In early September, 25 Polish citizens were detained as hostages-priests, teachers and other members that enjoyed the respect of local society, they were threatened with execution if any harm would come to Volksdeutsche from the city that were detained and held by Polish authorities during Nazi invasion of Poland, after initial release when the German minority members returned, they were arrested again and most shot[37] On 9 September further 85 people were imprisoned by Germans [38] The German authorities destroyed the Polish monuments to independence in the city[39] and banned Polish priests from speaking Polish language during church masses[40]
On 4 September the Einsatzgruppe V demanded a name list of all members of 600 Jewish community within 14 hours, as well as list of all of their possessions. They were also fined with 20.000 zlotych [41]
On 6 September the whole city was covered by posters demanding that Jews and "mixed races" of category I and IInd degree(so called mischlinge) gather in headquarters of Einsatzgruppe V(established in local school). Around 100 people responded to the demand, and were immediately arrested, and robbed. After this they were transported into unknown direction and disappeared-it is believed that most likely they were executed by Germans in Mniszek-Grupa forests.[42][43]
On 19 October occupied Grudziądz was visited by Albert Forster-the gauleiter of NSDAP, during a public speech to volksdeutsche, he declared that the area will become "one hundred percent" German, and Poles "have nothing to do here, and should be evicted"[44]
Alongside military and Einsatgruppen administration, the first structures of Selbstschutz were established - a paramilitary formation made from German minority in the region. The head of Selbstschutz in Grudziądz was doctor Joachim Gramse.[45][46] Selbstschutz created in October 1939 an interment camp for Poles, whose commandant was a local German Kurt Gotze.[47]
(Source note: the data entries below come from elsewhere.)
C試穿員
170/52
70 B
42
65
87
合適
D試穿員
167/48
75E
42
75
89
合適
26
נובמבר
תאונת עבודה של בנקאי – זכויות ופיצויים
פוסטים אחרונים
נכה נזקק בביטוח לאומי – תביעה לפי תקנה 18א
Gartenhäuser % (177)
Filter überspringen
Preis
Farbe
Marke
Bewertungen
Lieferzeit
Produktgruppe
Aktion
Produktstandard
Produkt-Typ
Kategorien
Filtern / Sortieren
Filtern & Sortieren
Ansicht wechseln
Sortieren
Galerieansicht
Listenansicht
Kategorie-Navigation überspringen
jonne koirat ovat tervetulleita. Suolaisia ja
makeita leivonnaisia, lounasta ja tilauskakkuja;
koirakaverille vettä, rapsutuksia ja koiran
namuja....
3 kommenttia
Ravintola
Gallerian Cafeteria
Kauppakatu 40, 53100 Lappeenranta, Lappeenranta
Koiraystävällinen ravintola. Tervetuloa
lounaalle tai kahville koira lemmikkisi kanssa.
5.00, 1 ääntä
Teachers, officials, social workers, doctors, merchants, members of patriotic organisations, lawyers, policemen, farmers and 150 Polish priests were held in this camp. It is estimated that around 4000 to 5000 people went through it.[48] Other arrested Poles were held in cellars of Grudziądz fortress.[49] The local Germans who ran the camp established their own "court" which decided the fate of those imprisoned. The "court" was composed of: Kurt Gotze, Helmut Domke, Horst Kriedte, Hans Abromeit (owner of a drugstore), Paul Neuman(barber).[50] Based on their decisions part of the prisoners were sent to concentration camps, 300 were mass murdered; only a few were released[48][51] Those sentenced to death were mostly executed through shooting by the Selbstschutz in Księże Góry near Grudziądz; in October and November 1939 several hundred people were murdered there and their bodies buried in five mass graves.[52] The victims were usually shot at the edges of already dig out graves[53]
Further executions were carried out in desolate areas of Grudziądz: on 11 November 1939 near Grudziądz Fortress, Selbstschutz executed 10 Polish teachers, 4 Polish priests and 4 women.[54] Additionally, 37 people were murdered in Grudziądz city park.[55] On 29 October 1939 a unit of Selbstschut mass murdered 10 Polish hostages as revenge for posters that appeared in the city, calling for resistance against Nazi rule.[56]
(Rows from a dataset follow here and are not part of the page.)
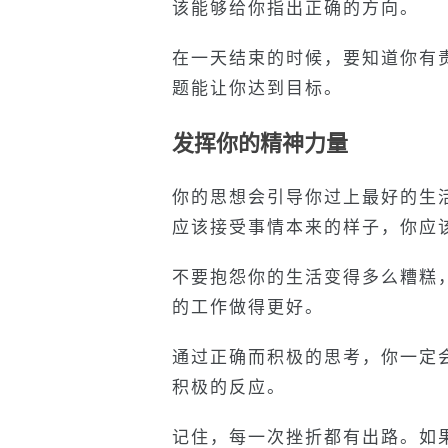
该能够给你指出正确的方向。
在一天结束的时候，要知道你有
题能让你达到目标。
发挥你的精神力量
你的思想会引导你过上最好的生
应该接受事情本来的样子，你应
不要抱怨你的生活变得多么糟糕
的工作做得更好。
通过正确而积极的思考，你一定
积极的反应。
记住，每一次挫折都有出路。如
As the result of heavy fighting in 1945, over 60% of the city was destroyed. Soviet Major Lev Kopelev covered those battles and the final surrender of the German garrison in his book "To Be Preserved Forever". For example, he also describes joint psychological warfare of March 1945 in the city by the Red Army and members of the NKFD. As the war ended, the German-speaking population of the city fled or was expelled to Germany,[32] the city also became home to Poles moved from Polish areas annexed by the Soviet Union.